Patrimoine. Achraf Al-Achmaoui, conseiller juridique du Conseil Suprême des Antiquités (CSA) et membre du comité préparant les nouvelles législations, explique les raisons d’un durcissement des lois sur les antiquités.

« La loi actuelle facilite la violation de différents sites »

Al-Ahram Hebdo : Pourquoi une nouvelle loi ou du moins des amendements aussi profonds maintenant ?

Achraf Al-Achmaoui : Il existe beaucoup de lacunes dans la loi actuellement appliquée. Il est en fait temps de promulguer une nouvelle législation. La première loi sur les monuments et les antiquités égyptiens remonte à 1835. Celle-ci a été amendée cinq fois, mais jamais de manière fondamentale, à part en 1912 et puis 1983 qui est actuellement appliquée. Si une nouvelle loi intervient quelques décennies en retard, cela ne nie pas son importance et la nécessité de son application. La loi actuelle facilite la violation de différents sites archéologiques et les peines appliquées ne dépassent pas le paiement d’une centaine de livres d’amende, ce qui encourage les agressions et pas le contraire. C’est en fait à partir de ce point qu’a surgi la base de la nouvelle loi qui consiste à combler les lacunes existantes dans cette loi actuelle, à aggraver les peines et à mettre le plus d’obstacles possibles devant tout violateur pour l’empêcher de nuire aux monuments et aux sites archéologiques. Mais les commissions du Parlement ont modifié quelques clauses et ont refusé de promulguer une nouvelle loi au vrai sens du terme se limitant à changer des clauses.

— Que pensez-vous des contrepropositions faites par certains députés ?

— Avant la discussion au Parlement, Ahmad Ezz a fait une déclaration signalant qu’il y a des points fondamentaux qui ne se trouvent pas dans la nouvelle loi proposée par le ministère de la Culture et qui ne vont pas de pair avec les lois internationales. Il a soumis une étude comparative des lois des antiquités dans quatre pays, la France, la Grèce, l’Italie et la Turquie. Ce qui a été présenté au président de l’Assemblée, Fathi Sorour, et aux vice-présidents Amal Osman et Moufid Chéhab. Ezz estime, pour sa part, que la définition proposée du « monument » est imprécise et qu’il faudrait, comme tous les autres pays, classer les monuments en catégories ; monument patrimonial, monument à valeur historique et monument à valeur culturelle. Il a, à cet égard, souligné la possibilité du commerce pour les monuments culturels. Pour ma part, j’estime que le patrimoine égyptien ne peut pas être divisé.

— Quels sont les changements fondamentaux dans la nouvelle législation ?

* [DOCUMENTS À ÉTUDIER]:
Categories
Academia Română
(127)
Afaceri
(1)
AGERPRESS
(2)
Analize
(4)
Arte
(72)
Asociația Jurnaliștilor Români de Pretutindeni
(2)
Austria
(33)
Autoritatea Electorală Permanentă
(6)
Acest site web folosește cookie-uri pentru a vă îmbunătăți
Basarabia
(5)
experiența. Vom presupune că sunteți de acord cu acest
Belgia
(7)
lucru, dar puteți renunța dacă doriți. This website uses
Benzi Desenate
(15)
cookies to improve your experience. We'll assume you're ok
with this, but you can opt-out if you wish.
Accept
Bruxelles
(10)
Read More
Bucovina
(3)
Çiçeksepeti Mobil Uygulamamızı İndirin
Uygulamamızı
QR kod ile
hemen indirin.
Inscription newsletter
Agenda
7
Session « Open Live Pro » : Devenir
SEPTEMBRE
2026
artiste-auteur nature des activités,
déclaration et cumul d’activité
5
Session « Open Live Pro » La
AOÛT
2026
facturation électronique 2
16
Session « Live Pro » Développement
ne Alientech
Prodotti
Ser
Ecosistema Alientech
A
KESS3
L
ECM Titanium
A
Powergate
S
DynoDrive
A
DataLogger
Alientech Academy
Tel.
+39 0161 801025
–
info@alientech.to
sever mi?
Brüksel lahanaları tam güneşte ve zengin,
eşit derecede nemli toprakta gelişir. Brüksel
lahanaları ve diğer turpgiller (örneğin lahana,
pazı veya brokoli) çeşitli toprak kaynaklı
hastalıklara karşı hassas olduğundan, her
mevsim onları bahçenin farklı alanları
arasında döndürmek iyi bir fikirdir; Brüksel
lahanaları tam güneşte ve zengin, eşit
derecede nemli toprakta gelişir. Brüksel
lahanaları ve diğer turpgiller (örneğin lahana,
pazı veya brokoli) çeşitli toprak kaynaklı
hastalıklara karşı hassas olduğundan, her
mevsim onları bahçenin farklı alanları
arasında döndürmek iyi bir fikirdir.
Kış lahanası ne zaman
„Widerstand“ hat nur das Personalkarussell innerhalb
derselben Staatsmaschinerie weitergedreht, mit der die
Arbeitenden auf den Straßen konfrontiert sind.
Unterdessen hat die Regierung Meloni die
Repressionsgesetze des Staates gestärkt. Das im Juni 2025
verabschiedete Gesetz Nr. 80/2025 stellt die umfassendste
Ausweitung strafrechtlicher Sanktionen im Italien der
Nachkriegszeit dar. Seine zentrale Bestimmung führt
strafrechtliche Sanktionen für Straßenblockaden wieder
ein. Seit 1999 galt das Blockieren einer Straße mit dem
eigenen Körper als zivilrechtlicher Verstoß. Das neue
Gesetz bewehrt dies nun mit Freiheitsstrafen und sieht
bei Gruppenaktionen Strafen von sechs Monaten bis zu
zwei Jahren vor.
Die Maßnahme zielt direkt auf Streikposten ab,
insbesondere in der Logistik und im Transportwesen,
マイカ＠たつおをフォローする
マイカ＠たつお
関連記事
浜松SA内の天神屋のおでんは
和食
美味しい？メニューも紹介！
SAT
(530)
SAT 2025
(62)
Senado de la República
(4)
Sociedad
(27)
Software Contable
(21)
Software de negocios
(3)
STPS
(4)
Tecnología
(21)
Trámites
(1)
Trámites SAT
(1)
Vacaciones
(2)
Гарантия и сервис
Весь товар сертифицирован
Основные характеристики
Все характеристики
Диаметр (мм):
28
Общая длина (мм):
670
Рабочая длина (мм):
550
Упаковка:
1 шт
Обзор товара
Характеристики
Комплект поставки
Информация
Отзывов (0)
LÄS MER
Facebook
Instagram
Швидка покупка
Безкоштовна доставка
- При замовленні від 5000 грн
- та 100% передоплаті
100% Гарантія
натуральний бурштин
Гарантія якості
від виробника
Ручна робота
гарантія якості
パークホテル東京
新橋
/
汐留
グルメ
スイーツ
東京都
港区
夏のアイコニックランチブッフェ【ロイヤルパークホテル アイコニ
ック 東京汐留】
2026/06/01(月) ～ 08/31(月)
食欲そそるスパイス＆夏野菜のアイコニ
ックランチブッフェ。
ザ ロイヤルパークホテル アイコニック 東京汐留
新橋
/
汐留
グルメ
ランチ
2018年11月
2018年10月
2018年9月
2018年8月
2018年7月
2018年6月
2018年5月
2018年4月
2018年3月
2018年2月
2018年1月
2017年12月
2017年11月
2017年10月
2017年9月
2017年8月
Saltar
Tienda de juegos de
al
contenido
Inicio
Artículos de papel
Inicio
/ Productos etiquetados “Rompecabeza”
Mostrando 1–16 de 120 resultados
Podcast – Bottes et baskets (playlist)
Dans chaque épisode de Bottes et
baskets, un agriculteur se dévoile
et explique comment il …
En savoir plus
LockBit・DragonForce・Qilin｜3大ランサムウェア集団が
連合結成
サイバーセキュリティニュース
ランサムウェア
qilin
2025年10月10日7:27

* [À FAIRE]:
Répondez à ces questions sur l'entretien au sujet de la loi sur les antiquités :
(a) Quel poste Achraf Al-Achmaoui occupe-t-il au Conseil Suprême des Antiquités ?
(b) De quelle année date la première loi sur les monuments et les antiquités égyptiens ?
(c) Quels pays figurent dans l'étude comparative soumise par Ahmad Ezz ?

* [RÉPONSE ÉCRITE]:
(a) Il est conseiller juridique.
(b) Elle date de 1835.
(c) La France, la Grèce, l'Italie et la Turquie.